Seems like these records include Distribution to the direct access to a downloadable URI(s), ESRI Rest URL(s), and other online resources nested within gmd:onLine(s). It would help to know why the static metadata is being generated when it'd be possible to harvest the ArcGIS REST Services directly and/or the EPA EDG geoportal?

    {
      "name" : "EPA [Geodata]",
      "type" : "esri-mapServer-group",
      "url" : "http://geodata.epa.gov/ArcGIS/rest/services/"
    },
    {
      "name" : "EPA [Environmental Data Gateway]",
      "type" : "esri-mapServer-group",
      "url" : "https://edg.epa.gov/ArcGIS/rest/services/"
    },
    {
      "name" : "EPA [MyEnviroment]",
      "type" : "esri-mapServer-group",
      "url" : "http://map23.epa.gov/ArcGIS/rest/services/"
    },
    {
      "name" : "EPA [Office of Water]",
      "type" : "esri-mapServer-group",
      "url" : "http://watersgeo.epa.gov/ArcGIS/rest/Services/"
    },
    {
      "name" : "EPA [EnviroAtlas]",
      "type" : "esri-mapServer-group",
      "url" : "http://enviroatlas.epa.gov/arcgis/rest/services/"
    },
    {
      "name" : "EPA [Environmental Justice]",
      "type" : "esri-mapServer-group",
      "url" : "http://ejscreen.epa.gov/arcgis/rest/services/"
    },
    {
      "name" : "ESRI [Federal Data Services]",
      "type" : "esri-mapServer-group",
      "url" : "http://server.arcgisonline.com/ArcGIS/rest/services/"
    },

I can't say that I see the value in only registering metadata alone and not providing all the accessible resources/services. If is a matter of registering these records as a WAF as is - then changes to the CKAN Harvester would be needed to hard code the mapping of gmd:onLine to Distribution.

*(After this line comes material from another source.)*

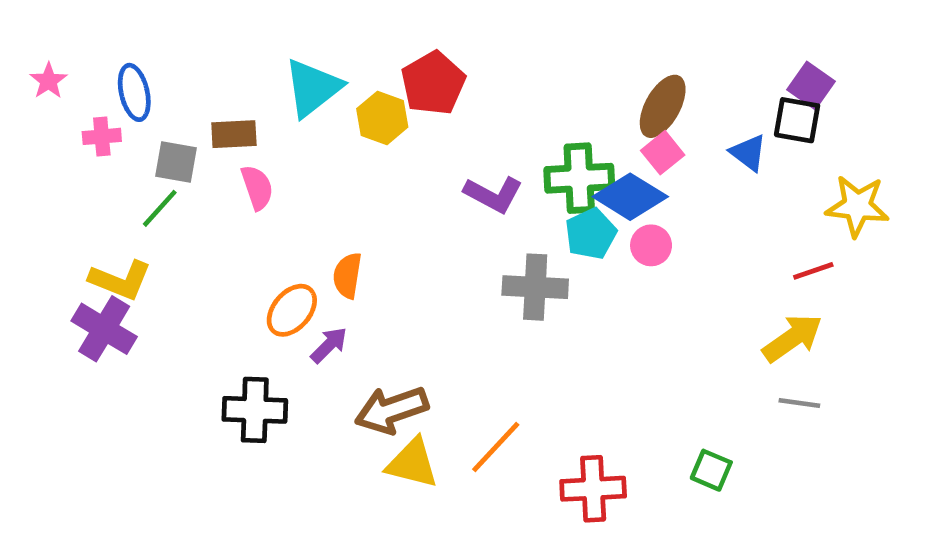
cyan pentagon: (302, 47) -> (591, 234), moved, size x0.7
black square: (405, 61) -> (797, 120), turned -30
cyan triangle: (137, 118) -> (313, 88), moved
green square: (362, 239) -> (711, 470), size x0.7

Which doesn't seem practical - perhaps importing the records into a stand alone pyCSW instance could too resolve the issue if it wouldn't be hard to test with a few records?

torrin47 commented 8 years ago

The referenced WAFs reflect the content in the EPA EDG GeoPortal server and are refreshed nightly. Harvesting via WAF proved to be more reliable and easier to debug than harvesting via CSW after much testing. Direct harvesting of ArcGIS Server services might be practical for certain use cases, but it provides compliance with neither FGDC nor data.gov minimal validation standards.

And again, we strongly support the principles of open data by making data resources available through multiple public online channels, but believe there are some legitimate cases where the data is not presently available at a public URL, but the public nonetheless benefits from having access to the complete metadata record (abstract, contact info, etc). Blocking records with no online resource that are otherwise complete is inconsistent with the principles or specifications of Project Open Data.